SOURCE DOCUMENT below:

Sanji Analyzes Summit 2016

Originally from Riverside, California, Sanji Gowda is a first year, Neuroscience major at UCLA. She is a member of the Campaigns committee and will be the incoming Co-Director of Campaigns for the 2016-2017 year! If she had to watch one tv show for the rest of her life, she would choose FRIENDS, because it’s the best show of all time.


The GlobeMed Summit of 2016 brought together students, alumni, experts and activists to discuss healthcare as a fundamental human right and to address the inequities of healthcare in the present global context. The conference featured a diverse group of passionate professionals who were each contributing to the mission of the right to healthcare in their own unique way. Particular speakers, such as Dr. Abdul El-Sayed and Dr. Sharon Rudy brought different perspectives and niches of knowledge to the conference’s discussions. Networking with various organizations and global health minded individuals, was truly a remarkable experience!

One speaker, Dr. Abdul El-Sayed discussed his ideology of expanding global health care by starting work locally. He also emphasized the revolution of global health definitions in the last few decades. According to Dr. Sayed, the main issues to be addressed from a global health perspective are no longer infectious diseases but rather chronic diseases. He repudiated this statement by discussing how obesity could lead to the first decline in lifespan in the United States in the past century. The topic of rising obesity in the United States was further discussed by his research and projects in Detroit, Michigan. In the past few years, Detroit has undergone major devastation after claiming bankruptcy. The city’s economic downfall resulted in a major population loss, which is the primary cause of “food deserts” in the city. Food deserts are areas where grocery stores are extremely inaccessible in terms of distance and cost. The lack of affordable, healthy food choices is one of the major causes of declining health in the city. It was extremely interesting to learn how infrastructure and social and political environments can have such large effects on health.

End of SOURCE DOCUMENT.
THE DATA below:

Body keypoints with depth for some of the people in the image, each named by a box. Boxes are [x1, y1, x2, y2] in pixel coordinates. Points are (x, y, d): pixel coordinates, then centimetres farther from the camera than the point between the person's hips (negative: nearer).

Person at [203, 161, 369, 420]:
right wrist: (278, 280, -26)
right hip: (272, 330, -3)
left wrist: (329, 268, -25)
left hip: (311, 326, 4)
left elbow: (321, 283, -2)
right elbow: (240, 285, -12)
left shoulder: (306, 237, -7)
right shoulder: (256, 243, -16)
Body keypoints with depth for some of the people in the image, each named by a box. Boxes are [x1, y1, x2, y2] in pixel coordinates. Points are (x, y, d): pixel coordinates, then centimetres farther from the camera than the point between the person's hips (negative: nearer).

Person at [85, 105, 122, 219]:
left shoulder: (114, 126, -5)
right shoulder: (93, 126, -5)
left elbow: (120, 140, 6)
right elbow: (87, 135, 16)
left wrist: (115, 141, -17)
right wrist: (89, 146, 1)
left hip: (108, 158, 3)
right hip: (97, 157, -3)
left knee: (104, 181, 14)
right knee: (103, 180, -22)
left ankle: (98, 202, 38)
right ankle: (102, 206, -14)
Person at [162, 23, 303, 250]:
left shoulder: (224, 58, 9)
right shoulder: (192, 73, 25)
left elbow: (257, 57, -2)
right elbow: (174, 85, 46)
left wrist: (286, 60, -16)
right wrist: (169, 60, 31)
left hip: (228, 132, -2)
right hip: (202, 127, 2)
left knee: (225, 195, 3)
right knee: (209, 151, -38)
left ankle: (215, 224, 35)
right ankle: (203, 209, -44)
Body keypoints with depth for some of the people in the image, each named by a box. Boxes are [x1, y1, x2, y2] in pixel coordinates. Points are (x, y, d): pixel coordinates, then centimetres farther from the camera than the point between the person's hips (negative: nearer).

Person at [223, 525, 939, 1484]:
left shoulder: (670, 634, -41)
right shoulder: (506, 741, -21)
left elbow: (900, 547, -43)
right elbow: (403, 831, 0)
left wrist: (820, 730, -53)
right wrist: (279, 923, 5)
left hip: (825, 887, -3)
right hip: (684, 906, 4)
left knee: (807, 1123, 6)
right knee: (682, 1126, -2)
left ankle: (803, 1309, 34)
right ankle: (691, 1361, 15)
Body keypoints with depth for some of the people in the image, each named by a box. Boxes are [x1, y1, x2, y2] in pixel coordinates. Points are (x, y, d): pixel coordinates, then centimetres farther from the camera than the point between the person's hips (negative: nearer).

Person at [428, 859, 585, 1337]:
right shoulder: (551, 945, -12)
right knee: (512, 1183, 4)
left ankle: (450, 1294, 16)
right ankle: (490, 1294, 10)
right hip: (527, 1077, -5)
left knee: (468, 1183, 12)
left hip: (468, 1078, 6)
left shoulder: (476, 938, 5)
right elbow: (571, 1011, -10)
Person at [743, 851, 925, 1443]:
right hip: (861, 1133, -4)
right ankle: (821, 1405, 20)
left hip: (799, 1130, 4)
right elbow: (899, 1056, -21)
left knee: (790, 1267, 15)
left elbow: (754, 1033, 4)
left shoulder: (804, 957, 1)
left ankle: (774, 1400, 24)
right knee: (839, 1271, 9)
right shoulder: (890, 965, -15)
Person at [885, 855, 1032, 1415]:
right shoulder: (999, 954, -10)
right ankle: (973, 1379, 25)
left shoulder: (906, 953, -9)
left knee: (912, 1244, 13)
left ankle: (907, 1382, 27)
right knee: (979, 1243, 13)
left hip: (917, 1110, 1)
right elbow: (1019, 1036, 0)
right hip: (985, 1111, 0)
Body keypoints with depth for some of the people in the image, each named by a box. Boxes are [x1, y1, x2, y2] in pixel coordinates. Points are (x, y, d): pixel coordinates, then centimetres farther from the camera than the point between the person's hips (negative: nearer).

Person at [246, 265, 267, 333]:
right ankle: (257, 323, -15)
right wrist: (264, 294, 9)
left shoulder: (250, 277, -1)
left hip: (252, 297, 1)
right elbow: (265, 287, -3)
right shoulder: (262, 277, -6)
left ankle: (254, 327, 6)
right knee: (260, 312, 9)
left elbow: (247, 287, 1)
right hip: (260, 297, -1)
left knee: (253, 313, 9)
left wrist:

End of THE DATA.

(WHAT THIS TASK INVOLVES): Copy the stretch of the summit post from "Originally from Riverside, California, Sanji" through "of all time.", renaming "FRIENDS" as "Seinfeld". The material has no connection to the summit post.

(ANSWER FOR THE TASK):
Originally from Riverside, California, Sanji Gowda is a first year, Neuroscience major at UCLA. She is a member of the Campaigns committee and will be the incoming Co-Director of Campaigns for the 2016-2017 year! If she had to watch one tv show for the rest of her life, she would choose Seinfeld, because it’s the best show of all time.